__Aim of the exercise__: Every line of the listing that holds the word "personne" should be returned.

__Provided material__:

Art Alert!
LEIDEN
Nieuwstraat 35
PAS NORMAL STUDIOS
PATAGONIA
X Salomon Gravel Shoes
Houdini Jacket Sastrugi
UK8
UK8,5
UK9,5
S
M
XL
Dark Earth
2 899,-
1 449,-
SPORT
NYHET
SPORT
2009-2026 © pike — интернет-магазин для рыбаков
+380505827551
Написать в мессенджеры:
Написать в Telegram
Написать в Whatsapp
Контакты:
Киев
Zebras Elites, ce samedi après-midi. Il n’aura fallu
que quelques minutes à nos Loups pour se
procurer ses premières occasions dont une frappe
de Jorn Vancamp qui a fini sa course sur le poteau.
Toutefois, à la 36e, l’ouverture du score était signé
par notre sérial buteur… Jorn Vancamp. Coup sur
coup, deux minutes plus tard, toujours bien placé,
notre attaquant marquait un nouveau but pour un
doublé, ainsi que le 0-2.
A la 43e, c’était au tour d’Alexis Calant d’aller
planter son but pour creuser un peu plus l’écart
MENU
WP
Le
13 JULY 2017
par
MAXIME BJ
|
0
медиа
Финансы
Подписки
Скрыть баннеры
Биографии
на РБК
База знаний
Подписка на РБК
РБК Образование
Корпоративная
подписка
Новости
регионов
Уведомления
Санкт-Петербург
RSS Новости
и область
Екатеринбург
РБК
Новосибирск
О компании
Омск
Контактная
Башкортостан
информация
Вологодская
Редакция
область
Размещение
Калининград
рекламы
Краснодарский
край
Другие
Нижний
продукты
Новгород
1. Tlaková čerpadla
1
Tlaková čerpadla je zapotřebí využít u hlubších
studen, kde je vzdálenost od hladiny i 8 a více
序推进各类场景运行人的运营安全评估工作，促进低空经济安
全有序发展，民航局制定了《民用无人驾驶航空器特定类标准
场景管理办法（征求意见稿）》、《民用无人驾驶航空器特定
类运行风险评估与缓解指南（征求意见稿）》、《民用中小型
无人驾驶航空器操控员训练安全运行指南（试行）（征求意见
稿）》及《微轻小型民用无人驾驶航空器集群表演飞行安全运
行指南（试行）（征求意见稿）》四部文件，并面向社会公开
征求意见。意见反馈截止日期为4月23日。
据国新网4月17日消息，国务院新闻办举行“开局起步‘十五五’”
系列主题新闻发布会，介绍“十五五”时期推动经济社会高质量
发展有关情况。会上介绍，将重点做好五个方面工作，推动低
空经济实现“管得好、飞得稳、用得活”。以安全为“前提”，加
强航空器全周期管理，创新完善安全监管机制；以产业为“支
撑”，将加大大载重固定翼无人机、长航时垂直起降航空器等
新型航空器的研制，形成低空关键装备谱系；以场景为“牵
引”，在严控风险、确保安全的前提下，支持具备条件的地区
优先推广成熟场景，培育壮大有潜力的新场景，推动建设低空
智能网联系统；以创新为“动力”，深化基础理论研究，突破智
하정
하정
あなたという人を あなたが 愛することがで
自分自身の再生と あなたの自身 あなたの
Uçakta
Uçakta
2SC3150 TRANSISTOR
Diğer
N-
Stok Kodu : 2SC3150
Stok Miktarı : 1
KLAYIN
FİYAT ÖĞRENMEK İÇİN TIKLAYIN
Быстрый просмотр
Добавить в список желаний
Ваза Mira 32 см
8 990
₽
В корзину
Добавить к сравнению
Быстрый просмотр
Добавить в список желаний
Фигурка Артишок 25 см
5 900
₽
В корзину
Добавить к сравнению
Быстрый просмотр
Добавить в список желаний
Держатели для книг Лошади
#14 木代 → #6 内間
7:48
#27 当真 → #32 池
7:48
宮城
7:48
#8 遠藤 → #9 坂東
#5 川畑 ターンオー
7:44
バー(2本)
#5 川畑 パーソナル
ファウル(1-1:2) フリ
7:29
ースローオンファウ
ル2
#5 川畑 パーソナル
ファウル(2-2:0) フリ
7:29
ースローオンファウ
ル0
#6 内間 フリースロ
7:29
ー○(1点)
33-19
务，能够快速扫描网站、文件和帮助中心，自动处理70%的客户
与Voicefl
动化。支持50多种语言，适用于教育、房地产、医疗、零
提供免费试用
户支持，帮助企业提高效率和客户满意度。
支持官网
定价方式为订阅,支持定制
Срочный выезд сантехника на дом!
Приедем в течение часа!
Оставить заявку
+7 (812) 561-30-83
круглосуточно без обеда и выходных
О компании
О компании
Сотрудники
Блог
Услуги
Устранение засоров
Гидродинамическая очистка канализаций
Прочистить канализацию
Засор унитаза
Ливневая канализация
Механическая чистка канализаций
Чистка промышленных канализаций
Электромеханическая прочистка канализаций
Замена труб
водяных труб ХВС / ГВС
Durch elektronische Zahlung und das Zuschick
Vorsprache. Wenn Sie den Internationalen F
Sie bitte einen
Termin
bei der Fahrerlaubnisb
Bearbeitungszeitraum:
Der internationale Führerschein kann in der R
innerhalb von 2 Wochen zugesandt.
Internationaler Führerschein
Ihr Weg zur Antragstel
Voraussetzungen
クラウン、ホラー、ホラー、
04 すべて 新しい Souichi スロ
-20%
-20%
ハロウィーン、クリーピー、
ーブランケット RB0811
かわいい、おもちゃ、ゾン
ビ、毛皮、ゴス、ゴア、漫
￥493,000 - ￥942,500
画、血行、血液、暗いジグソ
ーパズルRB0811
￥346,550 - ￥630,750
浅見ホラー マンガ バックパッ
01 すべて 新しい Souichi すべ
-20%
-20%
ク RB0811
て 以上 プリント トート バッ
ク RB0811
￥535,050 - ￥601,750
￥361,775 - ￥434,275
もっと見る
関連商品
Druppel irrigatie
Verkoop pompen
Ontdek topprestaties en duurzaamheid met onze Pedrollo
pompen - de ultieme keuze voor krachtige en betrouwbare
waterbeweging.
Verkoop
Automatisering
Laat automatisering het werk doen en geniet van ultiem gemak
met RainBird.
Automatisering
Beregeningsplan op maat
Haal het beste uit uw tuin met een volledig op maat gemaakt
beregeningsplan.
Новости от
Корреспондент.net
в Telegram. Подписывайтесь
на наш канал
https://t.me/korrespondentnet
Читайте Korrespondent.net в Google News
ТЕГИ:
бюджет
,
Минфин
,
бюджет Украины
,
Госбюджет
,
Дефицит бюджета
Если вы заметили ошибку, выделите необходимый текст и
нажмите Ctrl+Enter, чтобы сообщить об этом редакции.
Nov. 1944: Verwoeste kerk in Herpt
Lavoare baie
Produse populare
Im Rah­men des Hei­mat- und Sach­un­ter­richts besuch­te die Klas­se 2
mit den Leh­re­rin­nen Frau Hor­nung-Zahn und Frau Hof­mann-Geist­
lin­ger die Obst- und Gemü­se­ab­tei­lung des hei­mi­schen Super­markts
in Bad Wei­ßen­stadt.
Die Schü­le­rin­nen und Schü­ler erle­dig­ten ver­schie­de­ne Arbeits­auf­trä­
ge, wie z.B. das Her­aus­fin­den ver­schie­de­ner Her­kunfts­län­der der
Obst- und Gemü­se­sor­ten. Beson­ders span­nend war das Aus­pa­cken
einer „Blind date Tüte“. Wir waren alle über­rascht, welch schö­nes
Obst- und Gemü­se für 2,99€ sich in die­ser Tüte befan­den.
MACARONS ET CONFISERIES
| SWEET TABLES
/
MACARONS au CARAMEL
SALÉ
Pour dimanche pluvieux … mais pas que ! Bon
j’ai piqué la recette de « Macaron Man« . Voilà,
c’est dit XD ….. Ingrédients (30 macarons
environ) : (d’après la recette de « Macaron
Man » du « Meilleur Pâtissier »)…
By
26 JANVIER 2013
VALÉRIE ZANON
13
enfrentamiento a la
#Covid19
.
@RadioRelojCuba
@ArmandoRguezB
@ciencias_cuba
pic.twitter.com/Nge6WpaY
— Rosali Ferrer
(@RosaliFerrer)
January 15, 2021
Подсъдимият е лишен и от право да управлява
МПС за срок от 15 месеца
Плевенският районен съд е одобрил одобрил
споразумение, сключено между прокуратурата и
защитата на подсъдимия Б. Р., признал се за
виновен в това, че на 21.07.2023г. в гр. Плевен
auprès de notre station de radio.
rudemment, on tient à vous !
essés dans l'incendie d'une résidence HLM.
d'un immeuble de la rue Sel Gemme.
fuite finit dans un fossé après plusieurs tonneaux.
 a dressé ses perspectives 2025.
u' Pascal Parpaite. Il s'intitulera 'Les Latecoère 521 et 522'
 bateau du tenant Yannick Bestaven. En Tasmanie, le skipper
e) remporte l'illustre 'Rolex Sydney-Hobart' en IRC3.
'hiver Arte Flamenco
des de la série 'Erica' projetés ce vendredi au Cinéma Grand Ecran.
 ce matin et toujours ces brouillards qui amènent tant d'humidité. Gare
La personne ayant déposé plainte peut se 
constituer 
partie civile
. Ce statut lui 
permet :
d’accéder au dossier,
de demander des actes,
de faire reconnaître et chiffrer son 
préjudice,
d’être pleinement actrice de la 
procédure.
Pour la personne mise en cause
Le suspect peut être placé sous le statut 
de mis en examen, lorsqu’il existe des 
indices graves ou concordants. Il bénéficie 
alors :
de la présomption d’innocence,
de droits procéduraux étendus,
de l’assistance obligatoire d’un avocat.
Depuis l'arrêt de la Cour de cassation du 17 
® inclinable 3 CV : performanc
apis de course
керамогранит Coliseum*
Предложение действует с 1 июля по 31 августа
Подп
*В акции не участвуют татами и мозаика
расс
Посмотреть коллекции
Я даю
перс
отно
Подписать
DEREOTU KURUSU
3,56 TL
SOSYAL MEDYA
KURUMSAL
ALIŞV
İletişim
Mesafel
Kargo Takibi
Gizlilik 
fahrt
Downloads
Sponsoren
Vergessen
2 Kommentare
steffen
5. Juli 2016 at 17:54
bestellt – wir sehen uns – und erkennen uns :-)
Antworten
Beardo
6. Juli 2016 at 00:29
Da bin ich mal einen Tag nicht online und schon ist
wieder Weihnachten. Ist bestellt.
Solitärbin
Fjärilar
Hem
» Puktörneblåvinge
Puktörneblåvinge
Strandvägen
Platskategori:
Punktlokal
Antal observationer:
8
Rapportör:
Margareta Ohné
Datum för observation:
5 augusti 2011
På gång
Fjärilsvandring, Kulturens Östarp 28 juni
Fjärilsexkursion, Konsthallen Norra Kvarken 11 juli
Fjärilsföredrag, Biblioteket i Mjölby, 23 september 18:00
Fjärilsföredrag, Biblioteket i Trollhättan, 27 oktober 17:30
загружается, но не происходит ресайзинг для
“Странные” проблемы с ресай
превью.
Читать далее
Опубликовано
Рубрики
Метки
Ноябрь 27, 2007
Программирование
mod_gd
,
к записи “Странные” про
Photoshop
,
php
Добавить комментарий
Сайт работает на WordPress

__Answer box__:
La personne ayant déposé plainte peut se 
Pour la personne mise en cause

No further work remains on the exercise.